═════ DATA FOR REVIEW ═════

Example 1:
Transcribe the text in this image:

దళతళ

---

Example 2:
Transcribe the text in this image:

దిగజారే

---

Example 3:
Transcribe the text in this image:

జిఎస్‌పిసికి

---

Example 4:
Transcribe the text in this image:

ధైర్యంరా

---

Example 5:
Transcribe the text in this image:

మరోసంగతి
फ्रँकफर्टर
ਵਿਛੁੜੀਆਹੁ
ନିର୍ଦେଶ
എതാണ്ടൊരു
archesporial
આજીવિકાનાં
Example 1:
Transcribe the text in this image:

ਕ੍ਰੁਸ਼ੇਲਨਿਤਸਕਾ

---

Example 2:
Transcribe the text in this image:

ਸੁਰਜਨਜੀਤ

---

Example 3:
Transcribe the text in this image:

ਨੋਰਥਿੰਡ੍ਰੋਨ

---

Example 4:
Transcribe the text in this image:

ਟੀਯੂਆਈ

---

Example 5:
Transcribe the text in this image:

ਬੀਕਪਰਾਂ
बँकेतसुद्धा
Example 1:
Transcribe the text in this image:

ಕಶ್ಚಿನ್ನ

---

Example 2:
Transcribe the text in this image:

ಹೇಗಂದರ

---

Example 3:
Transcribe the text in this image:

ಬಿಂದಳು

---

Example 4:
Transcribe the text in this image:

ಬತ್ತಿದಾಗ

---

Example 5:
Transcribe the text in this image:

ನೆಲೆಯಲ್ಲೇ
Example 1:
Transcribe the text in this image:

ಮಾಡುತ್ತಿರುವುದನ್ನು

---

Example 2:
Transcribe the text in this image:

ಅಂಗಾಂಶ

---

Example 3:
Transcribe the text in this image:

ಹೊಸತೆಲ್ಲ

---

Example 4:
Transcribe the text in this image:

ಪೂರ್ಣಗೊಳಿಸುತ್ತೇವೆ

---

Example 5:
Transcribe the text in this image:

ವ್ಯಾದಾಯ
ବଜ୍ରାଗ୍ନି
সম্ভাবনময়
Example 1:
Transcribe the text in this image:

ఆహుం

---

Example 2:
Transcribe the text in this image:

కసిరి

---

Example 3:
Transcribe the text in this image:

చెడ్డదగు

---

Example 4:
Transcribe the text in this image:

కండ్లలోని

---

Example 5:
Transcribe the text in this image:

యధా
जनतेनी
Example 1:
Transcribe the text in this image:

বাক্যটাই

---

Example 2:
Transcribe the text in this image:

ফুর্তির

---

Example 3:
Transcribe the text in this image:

═════

- ACTIVITY -
Take the records above and return them exactly as written.

- EXERCISE SOLUTION -
Example 1:
Transcribe the text in this image:

దళతళ

---

Example 2:
Transcribe the text in this image:

దిగజారే

---

Example 3:
Transcribe the text in this image:

జిఎస్‌పిసికి

---

Example 4:
Transcribe the text in this image:

ధైర్యంరా

---

Example 5:
Transcribe the text in this image:

మరోసంగతి
फ्रँकफर्टर
ਵਿਛੁੜੀਆਹੁ
ନିର୍ଦେଶ
എതാണ്ടൊരു
archesporial
આજીવિકાનાં
Example 1:
Transcribe the text in this image:

ਕ੍ਰੁਸ਼ੇਲਨਿਤਸਕਾ

---

Example 2:
Transcribe the text in this image:

ਸੁਰਜਨਜੀਤ

---

Example 3:
Transcribe the text in this image:

ਨੋਰਥਿੰਡ੍ਰੋਨ

---

Example 4:
Transcribe the text in this image:

ਟੀਯੂਆਈ

---

Example 5:
Transcribe the text in this image:

ਬੀਕਪਰਾਂ
बँकेतसुद्धा
Example 1:
Transcribe the text in this image:

ಕಶ್ಚಿನ್ನ

---

Example 2:
Transcribe the text in this image:

ಹೇಗಂದರ

---

Example 3:
Transcribe the text in this image:

ಬಿಂದಳು

---

Example 4:
Transcribe the text in this image:

ಬತ್ತಿದಾಗ

---

Example 5:
Transcribe the text in this image:

ನೆಲೆಯಲ್ಲೇ
Example 1:
Transcribe the text in this image:

ಮಾಡುತ್ತಿರುವುದನ್ನು

---

Example 2:
Transcribe the text in this image:

ಅಂಗಾಂಶ

---

Example 3:
Transcribe the text in this image:

ಹೊಸತೆಲ್ಲ

---

Example 4:
Transcribe the text in this image:

ಪೂರ್ಣಗೊಳಿಸುತ್ತೇವೆ

---

Example 5:
Transcribe the text in this image:

ವ್ಯಾದಾಯ
ବଜ୍ରାଗ୍ନି
সম্ভাবনময়
Example 1:
Transcribe the text in this image:

ఆహుం

---

Example 2:
Transcribe the text in this image:

కసిరి

---

Example 3:
Transcribe the text in this image:

చెడ్డదగు

---

Example 4:
Transcribe the text in this image:

కండ్లలోని

---

Example 5:
Transcribe the text in this image:

యధా
जनतेनी
Example 1:
Transcribe the text in this image:

বাক্যটাই

---

Example 2:
Transcribe the text in this image:

ফুর্তির

---

Example 3:
Transcribe the text in this image:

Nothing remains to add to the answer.